▸ **Exercise goal**
In the data below, copy out every line between the line containing "right elbow: (631, 1076, -9)" and the line containing "right elbow: (1140, 439, 7)", inclusive. Leave the pictures out of your answer.

-----

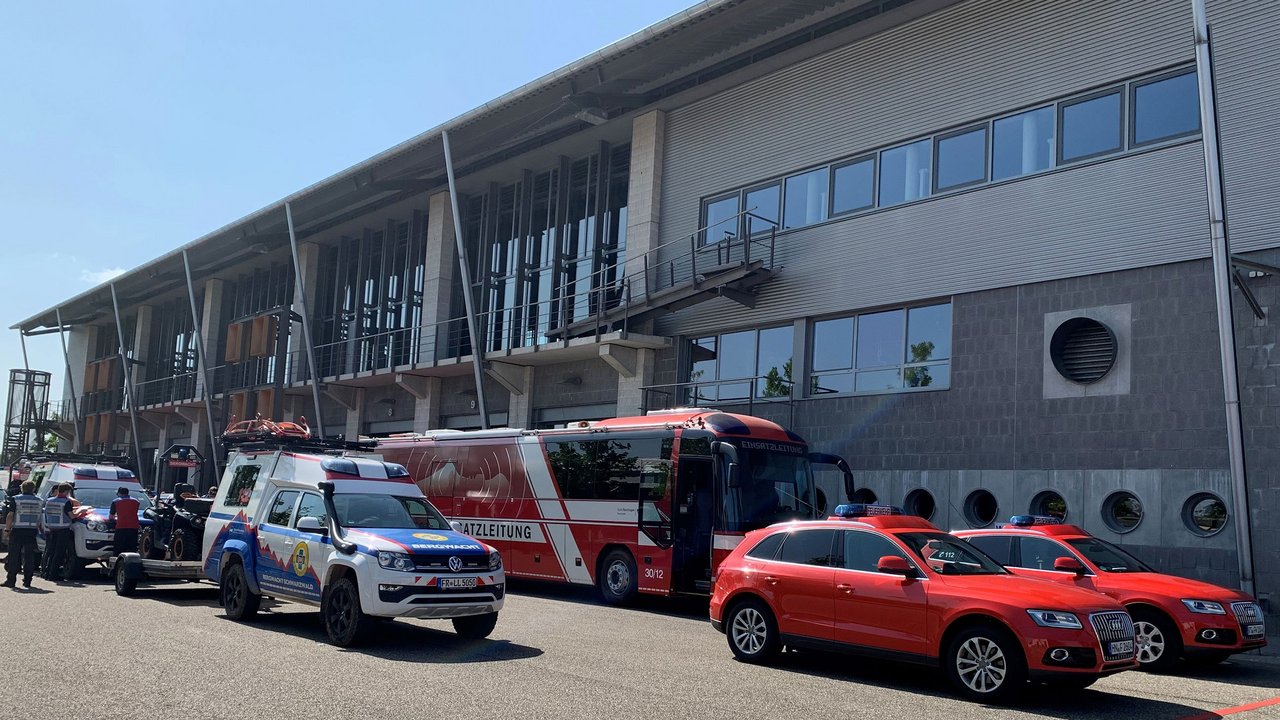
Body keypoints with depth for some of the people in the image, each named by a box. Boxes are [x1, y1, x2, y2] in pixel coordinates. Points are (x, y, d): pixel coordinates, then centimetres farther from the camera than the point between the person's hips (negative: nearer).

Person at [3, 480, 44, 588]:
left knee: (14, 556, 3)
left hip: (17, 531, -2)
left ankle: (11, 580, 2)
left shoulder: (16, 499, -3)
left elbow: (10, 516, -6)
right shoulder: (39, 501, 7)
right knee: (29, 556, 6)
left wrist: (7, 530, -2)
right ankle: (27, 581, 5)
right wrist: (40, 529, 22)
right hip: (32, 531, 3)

-----

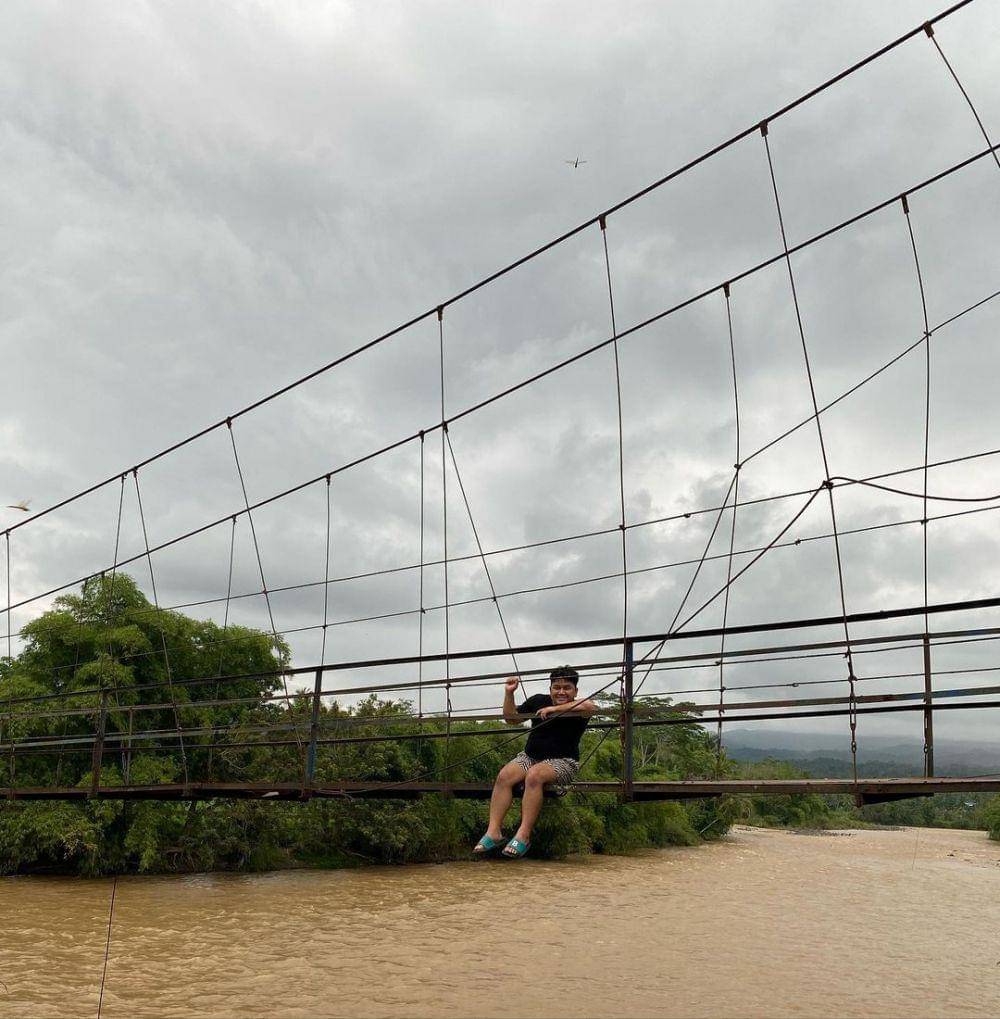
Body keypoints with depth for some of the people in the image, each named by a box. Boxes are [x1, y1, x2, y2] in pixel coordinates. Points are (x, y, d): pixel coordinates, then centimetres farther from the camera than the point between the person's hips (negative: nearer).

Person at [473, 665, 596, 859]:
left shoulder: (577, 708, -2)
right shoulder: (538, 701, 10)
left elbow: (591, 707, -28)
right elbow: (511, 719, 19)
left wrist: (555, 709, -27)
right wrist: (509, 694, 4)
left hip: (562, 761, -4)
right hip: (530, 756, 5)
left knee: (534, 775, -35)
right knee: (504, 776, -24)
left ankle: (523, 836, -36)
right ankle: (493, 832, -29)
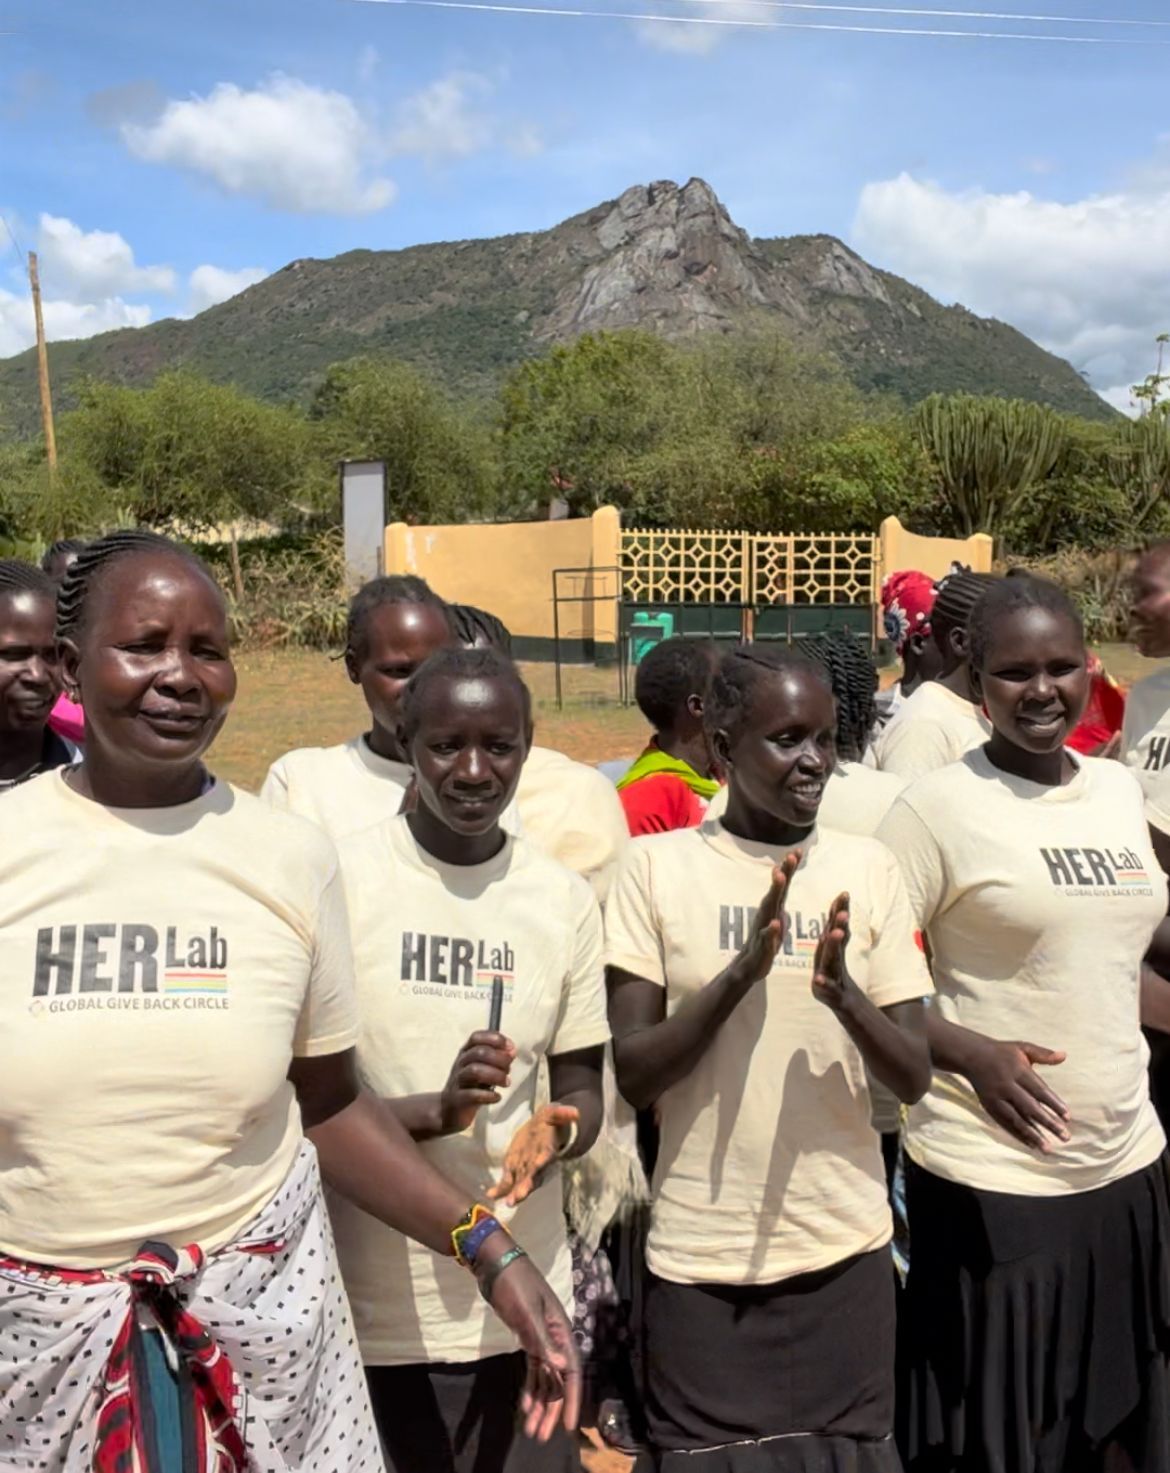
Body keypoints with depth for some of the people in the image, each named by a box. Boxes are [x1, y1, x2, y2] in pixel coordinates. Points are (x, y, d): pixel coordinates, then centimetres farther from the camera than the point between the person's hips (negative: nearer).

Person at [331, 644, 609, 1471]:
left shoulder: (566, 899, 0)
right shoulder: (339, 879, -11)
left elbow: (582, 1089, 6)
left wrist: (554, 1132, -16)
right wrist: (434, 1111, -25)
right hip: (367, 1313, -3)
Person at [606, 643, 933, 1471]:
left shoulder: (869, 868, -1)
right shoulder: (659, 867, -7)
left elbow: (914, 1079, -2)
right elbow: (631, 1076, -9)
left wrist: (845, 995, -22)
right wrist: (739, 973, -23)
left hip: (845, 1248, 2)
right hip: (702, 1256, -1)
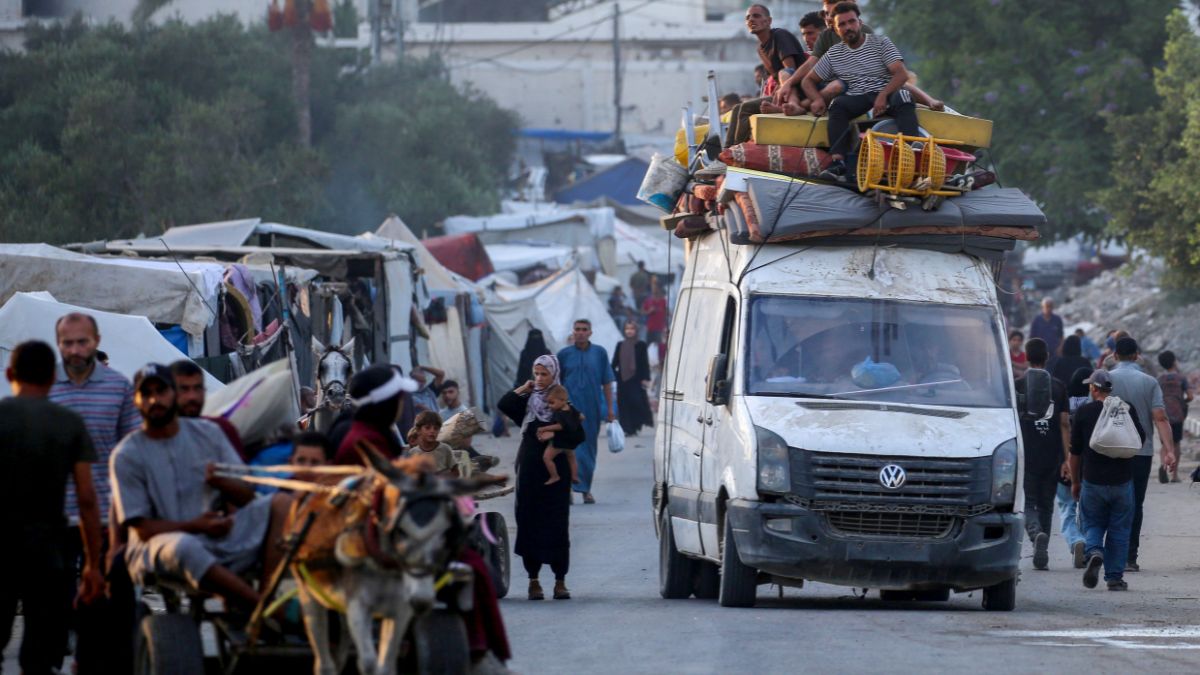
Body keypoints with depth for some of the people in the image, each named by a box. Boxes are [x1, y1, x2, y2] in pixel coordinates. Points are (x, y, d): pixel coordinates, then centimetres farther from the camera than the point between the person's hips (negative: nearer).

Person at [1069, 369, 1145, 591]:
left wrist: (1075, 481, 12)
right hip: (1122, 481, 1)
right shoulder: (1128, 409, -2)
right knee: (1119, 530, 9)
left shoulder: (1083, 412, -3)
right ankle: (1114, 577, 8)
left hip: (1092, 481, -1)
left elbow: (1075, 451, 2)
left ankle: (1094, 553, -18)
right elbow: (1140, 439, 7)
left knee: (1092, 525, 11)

-----

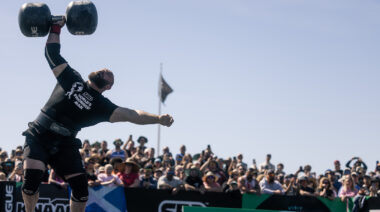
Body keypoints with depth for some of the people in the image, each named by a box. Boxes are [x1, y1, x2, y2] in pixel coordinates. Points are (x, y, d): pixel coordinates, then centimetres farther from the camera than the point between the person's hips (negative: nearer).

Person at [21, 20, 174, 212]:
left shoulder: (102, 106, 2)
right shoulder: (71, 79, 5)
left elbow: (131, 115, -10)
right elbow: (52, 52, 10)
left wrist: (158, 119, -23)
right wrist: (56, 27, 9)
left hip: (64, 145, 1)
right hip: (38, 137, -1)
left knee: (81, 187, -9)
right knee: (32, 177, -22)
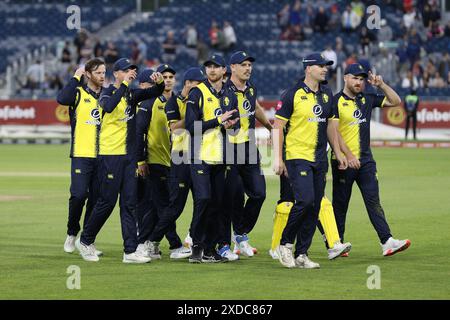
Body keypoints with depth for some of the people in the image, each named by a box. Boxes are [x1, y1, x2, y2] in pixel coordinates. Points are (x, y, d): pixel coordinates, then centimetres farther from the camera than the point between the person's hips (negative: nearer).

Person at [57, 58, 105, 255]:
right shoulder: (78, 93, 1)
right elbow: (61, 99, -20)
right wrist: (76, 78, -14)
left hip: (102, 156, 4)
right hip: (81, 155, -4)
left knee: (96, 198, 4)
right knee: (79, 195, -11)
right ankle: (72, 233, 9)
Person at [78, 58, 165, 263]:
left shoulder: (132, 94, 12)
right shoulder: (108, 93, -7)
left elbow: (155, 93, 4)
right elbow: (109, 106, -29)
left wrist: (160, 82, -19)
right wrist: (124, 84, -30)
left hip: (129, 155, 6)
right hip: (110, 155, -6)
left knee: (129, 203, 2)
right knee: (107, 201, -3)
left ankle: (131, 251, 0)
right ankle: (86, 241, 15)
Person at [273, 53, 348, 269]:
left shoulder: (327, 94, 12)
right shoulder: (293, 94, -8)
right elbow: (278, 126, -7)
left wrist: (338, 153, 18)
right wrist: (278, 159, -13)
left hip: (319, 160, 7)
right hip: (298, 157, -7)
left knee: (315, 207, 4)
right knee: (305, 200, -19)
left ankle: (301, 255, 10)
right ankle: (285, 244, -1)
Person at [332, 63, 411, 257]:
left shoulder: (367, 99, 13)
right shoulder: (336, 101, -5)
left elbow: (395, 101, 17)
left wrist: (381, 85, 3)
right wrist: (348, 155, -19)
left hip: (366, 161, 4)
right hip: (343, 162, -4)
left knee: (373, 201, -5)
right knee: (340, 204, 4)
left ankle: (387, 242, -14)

-----

▸ **Solution for this exercise**
right elbow: (631, 1076, -9)
left wrist: (845, 995, -22)
right wrist: (739, 973, -23)
left hip: (845, 1248, 2)
right hip: (702, 1256, -1)
Body keypoints with depth for some of the people in the image, each named by a box. Boxes are [x1, y1, x2, y2] in pixel coordinates. Points are (x, y, d): pixel coordinates, then centimetres farther from the camera than the point between the person's hips (negative: nearer).

Person at [1069, 369, 1145, 591]:
left wrist: (1075, 481, 12)
right hip: (1122, 481, 1)
right shoulder: (1128, 409, -2)
right knee: (1119, 530, 9)
left shoulder: (1083, 412, -3)
right ankle: (1114, 577, 8)
left hip: (1092, 481, -1)
left elbow: (1075, 451, 2)
left ankle: (1094, 553, -18)
right elbow: (1140, 439, 7)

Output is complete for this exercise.